Over the past six months, every marketer I've talked to who uses email extensively has told me the exact same thing. So, I'm going to go out on a limb here and call it a trend. Super-short email copy for offers.
I think we all started out thinking that email copywriting was like writing a letter. And for a very few, very special brands (mainly based around an individual) that's still the case. But based on reams of anecdotal evidence across multiple industries, I've gotta say, how short can you cut it?
Fact is, people don't spend more than a few seconds when they open and review email prior to making a clickthrough-or-delete decision. And, from what I can tell, that clickthrough decision sure isn't being made by anyone reading *complete* sentences, sentence after sentence in order.

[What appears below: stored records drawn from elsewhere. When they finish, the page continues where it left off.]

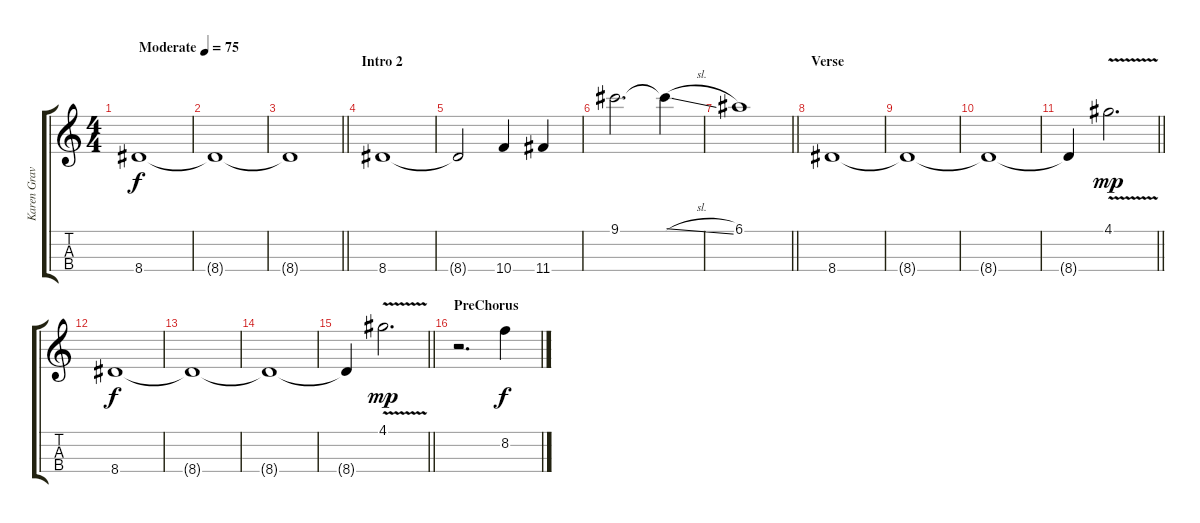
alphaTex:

\track ("Karen Graver" "Karen Grav") {instrument violin}
\staff {score tabs}
\tuning (E5 A4 D4 G3) {hide}
\ts (4 4)
\tempo (75 "Moderate")
\clef g2
\ks c
8.4.1{dy f volume 8 instrument violin} |
8.4{t}.1 |
\barLineRight lightlight
8.4{t}.1 |
\section ("" "Intro 2")
8.4.1 |
8.4{t}.2 10.4.4 11.4.4 |
9.1.2{d volume 11} 9.1{sl t}.4 |
\barLineRight lightlight
6.1.1{volume 0} |
\section ("" "Verse")
8.4.1{volume 5} |
8.4{t}.1 |
8.4{t}.1 |
\barLineRight lightlight
8.4{t}.4 4.1{v}.2{d dy mp volume 15 instrument stringensemble2} |
8.4.1{dy f volume 5} |
8.4{t}.1 |
8.4{t}.1 |
\barLineRight lightlight
8.4{t}.4 4.1{v}.2{d dy mp volume 15 instrument stringensemble2} |
\section ("" "PreChorus")
r.2{d volume 2} 8.2.4{dy f volume 9}
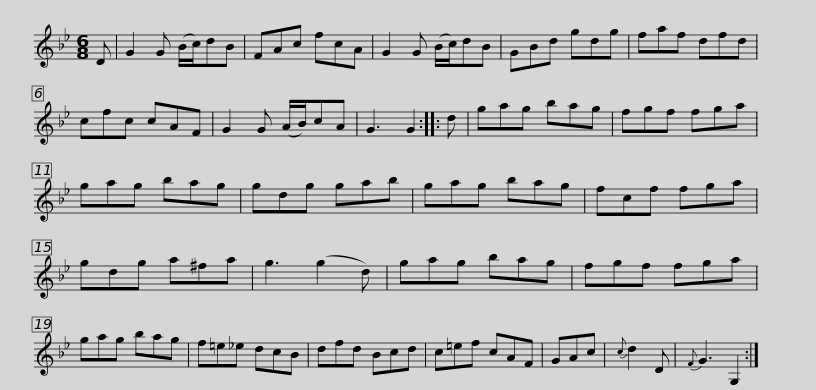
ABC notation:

X:1
L:1/8
M:6/8
I:linebreak $
K:Gmin
V:1 treble
V:1
 D | G2 G (B/c/)dB | FAc fcA | G2 G (B/c/)dB | GBd gdg | %5
 faf dfd | cfc cAF | G2 G (A/B/)cA |$ G3 G2 :: d | %10
 gag bag | fgf fga | gag bag | gdg gab | gag bag |$ %15
 fcf fga | gdg a^fa | g3 (g2 d) | gag bag | fgf fga | %20
 gag bag | f=e_e dcB |$ dfd Bcd | c=ef cAF | GAc | %25
{c} d2 D |{F} G3 G,2 :| %27
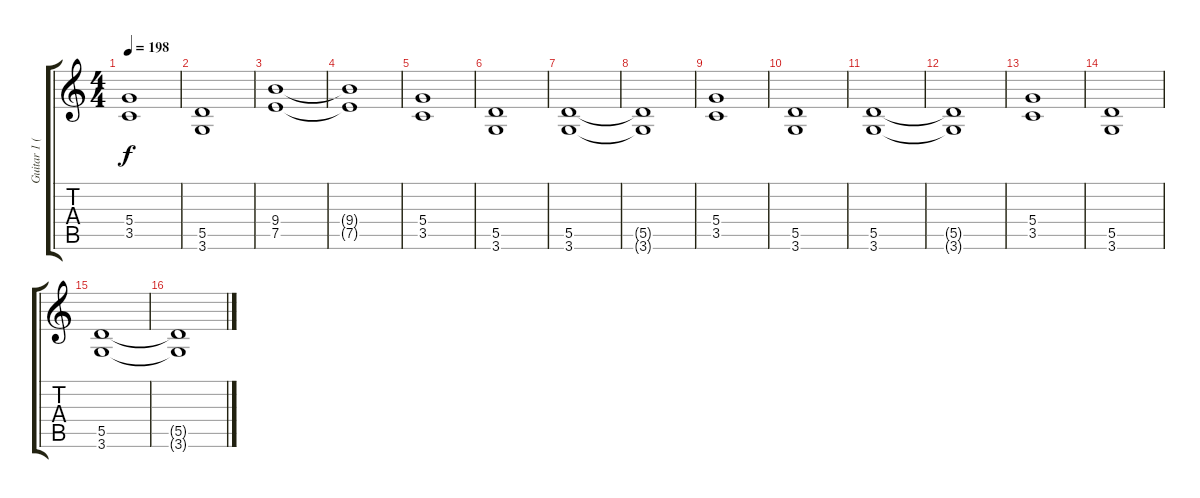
\track ("Guitar 1 (Mori Junta)" "Guitar 1 (") {instrument distortionguitar}
\staff {score tabs}
\tuning (E4 B3 G3 D3 A2 E2) {hide}
\ts (4 4)
\tempo 198
\clef g2
\ks c
(5.4 3.5).1{dy f} |
(5.5 3.6).1 |
(9.4 7.5).1 |
(9.4{t} 7.5{t}).1 |
(5.4 3.5).1 |
(5.5 3.6).1 |
(5.5 3.6).1 |
(5.5{t} 3.6{t}).1 |
(5.4 3.5).1 |
(5.5 3.6).1 |
(5.5 3.6).1 |
(5.5{t} 3.6{t}).1 |
(5.4 3.5).1 |
(5.5 3.6).1 |
(5.5 3.6).1 |
(5.5{t} 3.6{t}).1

Our eyetracking studies show the eye skips around more than that. Flick, flick, flick.
Instead of plodding along reading word after word in order, the eye is seeking clues that will allow it to cut-to-the-chase quickly. People want to make that clickthrough-or-delete decision and get on with life.
Alain Tremblay, who's been heading the email team at Bell Canada since before there even was an email team to speak of back in the mid-90s, told me his copywriters have changed the way they write messages.
"Before we would have a descriptive before the link. An example: 'You will find all sorts of good information about your service call answers here, and, remember if you want to get your messages, dial *98.' We found that was just too much information. They just wanted to know where to go and click. Now we just say 'here's the info on message retrieval' and the content is the link."
He continues, "It's obvious the more stuff you put in the email the less people are gonna read it. I sound like a broken record when I say this, but it's keep it short, keep it short, keep it short."
"Back in the old days we thought more than 300 characters sounds like a lot, and right now, we're A LOT less than that."
The idea behind Alain's newer copy (which by the way gets significantly higher click rates) is copy as navigation.
That's right, you're not explaining and informing and detailing and convincing and half-way converting. You're just getting the frigging click and letting the landing page take over from there with the more detailed information.
And now, of course, I've taken up plenty of words to tell you to just use a few. Ah the little ironies of editorial life!